After many rescues, the boats are found drifting, in good condition. If the crew had the experience and skills, they could have stayed with the boat and done just fine.
Most people radio for help not when their boats are foundering, but when the humans can no longer stand the conditions.
10-26-2002, 04:26 PM
Or think they can't.
It's too easy, but I don't have an answer. I think NZ had begun to charge for rescue, a few years back, but I'm not sure that's the answer either. It's just they had so many calls, they felt they had to do something.
Mr. Know It All
10-26-2002, 04:30 PM
Uh....hello? United States Coast Guard? We have a problem.......

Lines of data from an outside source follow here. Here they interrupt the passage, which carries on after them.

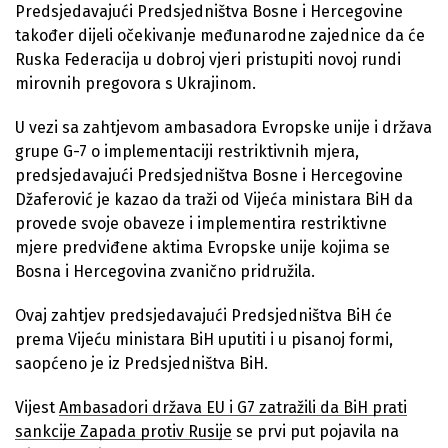
Predsjedavajući Predsjedništva Bosne i Hercegovine
također dijeli očekivanje međunarodne zajednice da će
Ruska Federacija u dobroj vjeri pristupiti novoj rundi
mirovnih pregovora s Ukrajinom.
U vezi sa zahtjevom ambasadora Evropske unije i država
grupe G-7 o implementaciji restriktivnih mjera,
predsjedavajući Predsjedništva Bosne i Hercegovine
Džaferović je kazao da traži od Vijeća ministara BiH da
provede svoje obaveze i implementira restriktivne
mjere predviđene aktima Evropske unije kojima se
Bosna i Hercegovina zvanično pridružila.
Ovaj zahtjev predsjedavajući Predsjedništva BiH će
prema Vijeću ministara BiH uputiti i u pisanoj formi,
saopćeno je iz Predsjedništva BiH.
Vijest
Ambasadori država EU i G7 zatražili da BiH prati
sankcije Zapada protiv Rusije
se prvi put pojavila na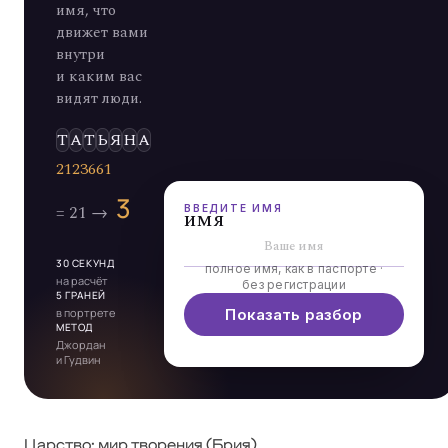
имя, что
движет вами
внутри
и каким вас
видят люди.
Э
Л
Ь
Д
А
ВВЕДИТЕ ИМЯ
имя
30 СЕКУНД
полное имя, как в паспорте ·
на расчёт
без регистрации
5 ГРАНЕЙ
в портрете
Показать разбор
МЕТОД
Джордан
и Гудвин
Царство: мир творения (Брия)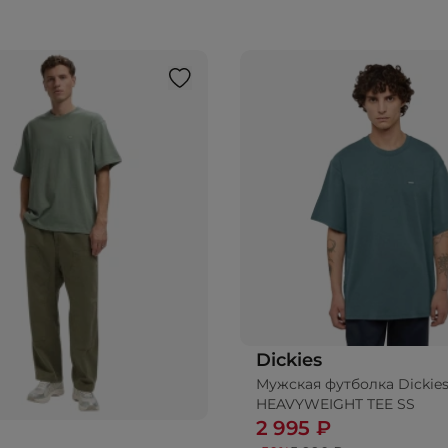
Dickies
Мужская футболка Dickie
Добавить в корз
HEAVYWEIGHT TEE SS
2 995 ₽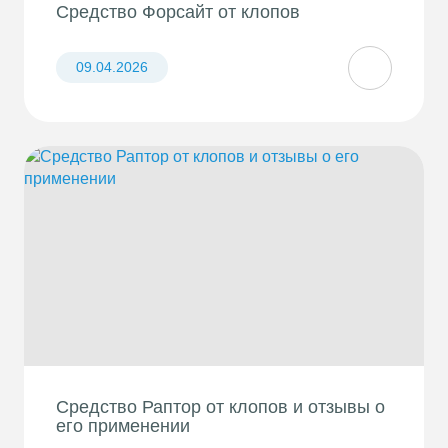
Средство Форсайт от клопов
09.04.2026
Средство Раптор от клопов и отзывы о
его применении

[ 10-26-2002, 04:31 PM: Message edited by: Mr. Know It All ]
11-29-2002, 11:04 PM
One of the episodes I saw was the "rescue" of the SY "Satori" a Westsail 32. I just ran across a site telling of that rescue from the owner's perspective!
The boat was never in any danger.
The 2 female crew panicked and created the impression that they where calling a mayday.
CG ordered the owner to abandon against his wishes.
"Satori" was recovered off a beach in NJ with the only damage due to the grounding. $10,000 recovery cost.
Full details at: http://world.std.com/~kent/satori/
Worth mentioning that the TV show never reported on the aftermath - not dramatic enough I guess.
[ 11-29-2002, 11:04 PM: Message edited by: Meerkat ]
11-30-2002, 05:54 PM
I thought this was going to be about the sailor that needed a sail, they dropped one off to him.
Coast Guard Locates Missing Sailor
James Chadwick In Good Condition, Returning To Port
POSTED: 10:58 a.m. EST November 29, 2002
PROVIDENCE, R.I. -- The Coast Guard says it has located a Rhode Island sailor who had been missing at sea this week.
The Coast Guard says Canadian authorities reached James Chadwick, of Warren, R.I., on the radio and he is in good condition. He lost power aboard his sail boat, but is trying to return to port using a makeshift sail.
Chadwick is checking in with Canadian authorities every two hours, but has not requested Coast Guard assistance.
A Coast Guard jet was out there this afternoon to give Chadwick some survival gear, including a survival suit and a locator beacon. Chadwick has told authorities that he is moving very slowly and can no longer use his engine.
Chadwick was traveling alone from Jamestown to Bermuda on a 34-foot sailboat when he lost a sail due to bad weather and had to abort the trip.
The last contact he had with authorities before today, was Sunday evening.